Thursday, 9 December 2010

Education and Failure

Ivan Illich remarks that "Education creates failure". When we consider the double-bind that students are in with regard to education, failure is rarely spoken about. Certainly not in the student prospectus. Not in the interview with tutors before admission. And yet failure is the principal risk that can render huge personal expense worse than useless ("it would have been better if I'd never gone to university").

Universities won't talk about failure because it wants the students to come (in a marketised education system - interestingly it didn't used to be like this). Students won't talk about failure because they want to appear worthy of admission and want acceptance and fear rejection. So the system gears itself up around the prohibition of talk of failure.

But for widening participation students, failure and rejection is very common: but only after they've committed themselves. The institution might take a 'hit' from this in the form of its 'retention' statistics (another construct!), but not as much as the 'hit' which the learners are subjected to. And it's not even as if 'failure' is a clean break. If a student wants to leave after having failed but wants to be accredited with a part-award for what they have passed, they often have to retake (and re-fail) the requisite number of times (and pay for it).

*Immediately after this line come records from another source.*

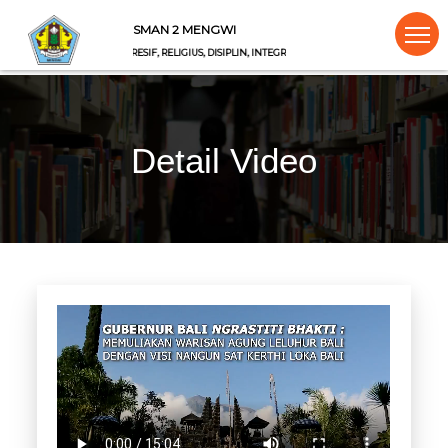
SMAN 2 MENGWI
CERDAS, EKSPRESIF, RELIGIUS, DISIPLIN, INTEGRITAS, KREATIF
Detail Video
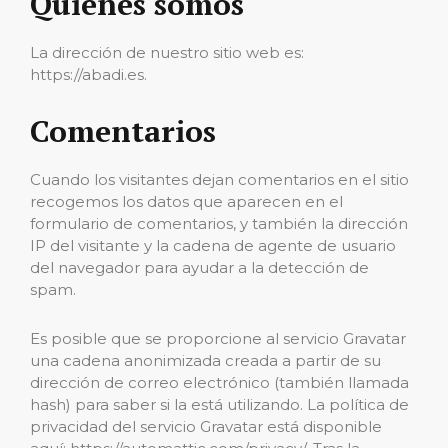
Quiénes somos
La dirección de nuestro sitio web es:
https://abadi.es.
Comentarios
Cuando los visitantes dejan comentarios en el sitio
recogemos los datos que aparecen en el
formulario de comentarios, y también la dirección
IP del visitante y la cadena de agente de usuario
del navegador para ayudar a la detección de
spam.
Es posible que se proporcione al servicio Gravatar
una cadena anonimizada creada a partir de su
dirección de correo electrónico (también llamada
hash) para saber si la está utilizando. La política de
privacidad del servicio Gravatar está disponible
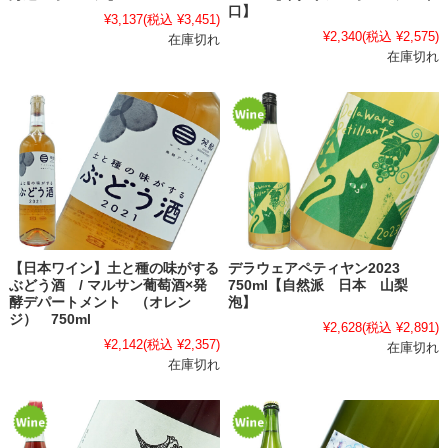
口】
¥3,137
(税込 ¥3,451)
¥2,340
(税込 ¥2,575)
在庫切れ
在庫切れ
【日本ワイン】土と種の味がする
デラウェアペティヤン2023
ぶどう酒 / マルサン葡萄酒×発
750ml【自然派 日本 山梨
酵デパートメント （オレン
泡】
ジ） 750ml
¥2,628
(税込 ¥2,891)
¥2,142
(税込 ¥2,357)
在庫切れ
在庫切れ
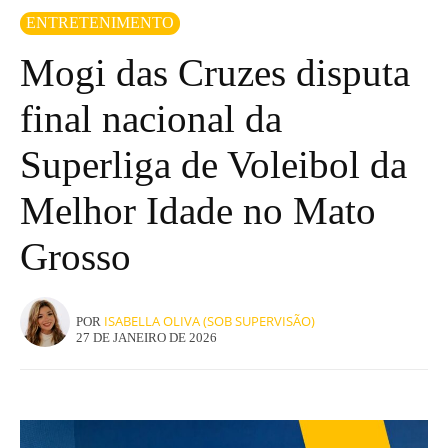
ENTRETENIMENTO
Mogi das Cruzes disputa
final nacional da
Superliga de Voleibol da
Melhor Idade no Mato
Grosso
ISABELLA OLIVA (SOB SUPERVISÃO)
POR
27 DE JANEIRO DE 2026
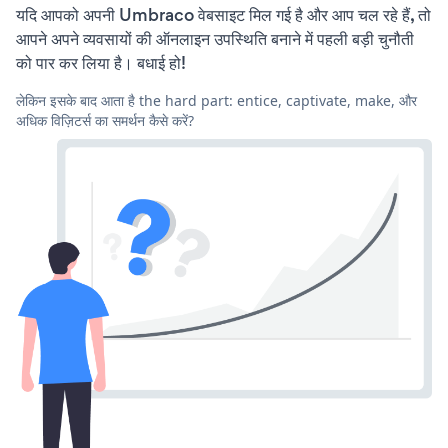
यदि आपको अपनी Umbraco वेबसाइट मिल गई है और आप चल रहे हैं, तो
आपने अपने व्यवसायों की ऑनलाइन उपस्थिति बनाने में पहली बड़ी चुनौती
को पार कर लिया है। बधाई हो!
लेकिन इसके बाद आता है the hard part: entice, captivate, make, और
अधिक विज़िटर्स का समर्थन कैसे करें?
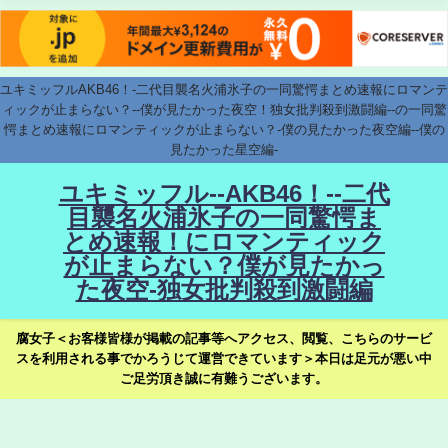
ユキミッフルAKB46！-二代目襲名火浦氷子の一同驚愕まとめ速報にロマンテ
ィックが止まらない？--僕が見たかった夜空！独女批判殺到激闘編--の一同驚
愕まとめ速報にロマンティックが止まらない？-僕の見たかった夜空編--僕の
見たかった星空編-
ユキミッフル--AKB46！--二代
目襲名火浦氷子の一同驚愕ま
とめ速報！にロマンティック
が止まらない？僕が見たかっ
た夜空-独女批判殺到激闘編
腐女子＜お客様皆様が掲載の記事等へアクセス、閲覧、こちらのサービ
スを利用される事でかろうじて運営できています＞本日は足元が悪い中
ご足労頂き誠に有難うございます。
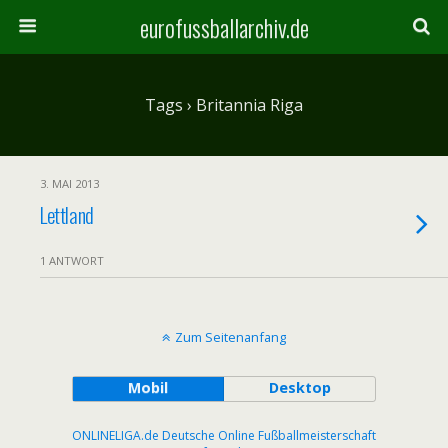
eurofussballarchiv.de
Tags › Britannia Riga
3. MAI 2013
Lettland
1 ANTWORT
Zum Seitenanfang
Mobil
Desktop
ONLINELIGA.de Deutsche Online Fußballmeisterschaft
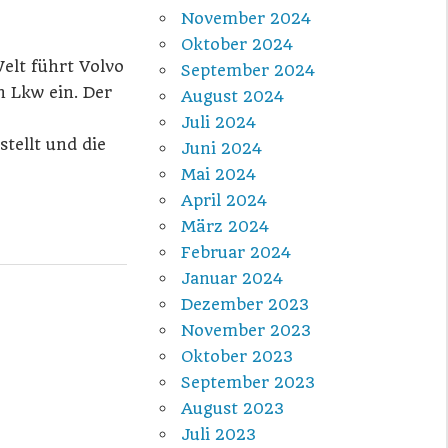
November 2024
Oktober 2024
Welt führt Volvo
September 2024
en Lkw ein. Der
August 2024
Juli 2024
tellt und die
Juni 2024
Mai 2024
April 2024
März 2024
Februar 2024
Januar 2024
Dezember 2023
November 2023
Oktober 2023
September 2023
August 2023
Juli 2023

Such regulations can only be seen as ways of protecting the revenue of the University; it is clearly not in the student's interests.

In this way, failure is tied into the double-bind the students are in. A rational discussion about the risks of failure is not possible under these conditions.

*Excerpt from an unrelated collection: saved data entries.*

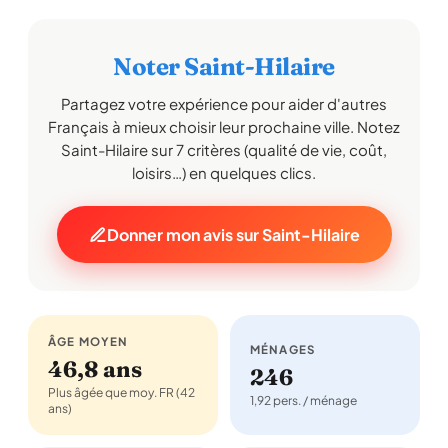
Noter Saint-Hilaire
Partagez votre expérience pour aider d'autres
Français à mieux choisir leur prochaine ville. Notez
Saint-Hilaire sur 7 critères (qualité de vie, coût,
loisirs…) en quelques clics.
Donner mon avis sur Saint-Hilaire
ÂGE MOYEN
MÉNAGES
46,8 ans
246
Plus âgée que moy. FR (42
1,92 pers. / ménage
ans)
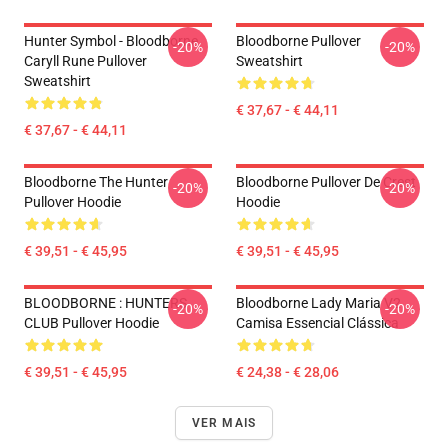
Hunter Symbol - Bloodborne
Bloodborne Pullover
-20%
-20%
Caryll Rune Pullover
Sweatshirt
Sweatshirt
€ 37,67 - € 44,11
€ 37,67 - € 44,11
Bloodborne The Hunter
Bloodborne Pullover De Crest
-20%
-20%
Pullover Hoodie
Hoodie
€ 39,51 - € 45,95
€ 39,51 - € 45,95
BLOODBORNE : HUNTERS
Bloodborne Lady Maria V2
-20%
-20%
CLUB Pullover Hoodie
Camisa Essencial Clássica
€ 39,51 - € 45,95
€ 24,38 - € 28,06
VER MAIS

What can be done about it?

I think in making it transparent about 'what you have to do to get a degree', including up-front assignments which can be inspected before entry, a rational judgement about the risks of failure can be made. This would make the discussion about the risks of failure possible, because it would be clear what the university expects for success. It would enable students to judge when they feel they are ready to be submitted to assessment. Most interestingly, much of the counselling discussion which takes place whilst the student is on the course, could occur before the student is submitted for assessment.

4 comments:

Simon Grant said...

To reduce failure and dropout, a small set of requirements stand out. Universities should ensure that, before learners are accepted on a course of theirs:
1. the learner has convincingly recognised their motivations, needs and goals
2. those needs and goals are in fact properly served by the course applied for
3. the learner has no lack of requisite ability to pass the course.
What more assurance can one have of success than having sufficient ability and motivation? But it is not routinely verified at present.

scottwilson said...

I see it being mentioned that there is now some idea of a "market" for HE. However I really don't see any evidence of this in practice as the types of choices that students can make are limited (there is only one product - a degree) and the type of feedback loops that drive market dynamics are largely absent or ineffective in HE.

Its interesting that this system of loans is introduced as being appropriate for doing a degree, but not for other activities that might equally be considered ways of developing the capacity of individuals.

For example, school leavers can't take out a £18000 student loan to start their own company as a learning experience and only pay it back if its successful.

Similarly you can't take out the loan and use it to finance a journey to improve your spiritual development and only pay it back if you enjoy some form of karmic reward!

Simon Grant said...

Good point, Scott! There is clearly some special case thinking going on around higher education. You could call it "citizen development microcredit" if you like...

However, the "only pay it back if..." clauses do incur moral hazard. Do we really want people to be unsuccessful / low paid as a way of avoiding repayment?

Mark Johnson said...

You're right Scott. Why is this the case? Because the current discourse is focused on the institution's problem, not the learner's.

There's a lot to come out in the wash!!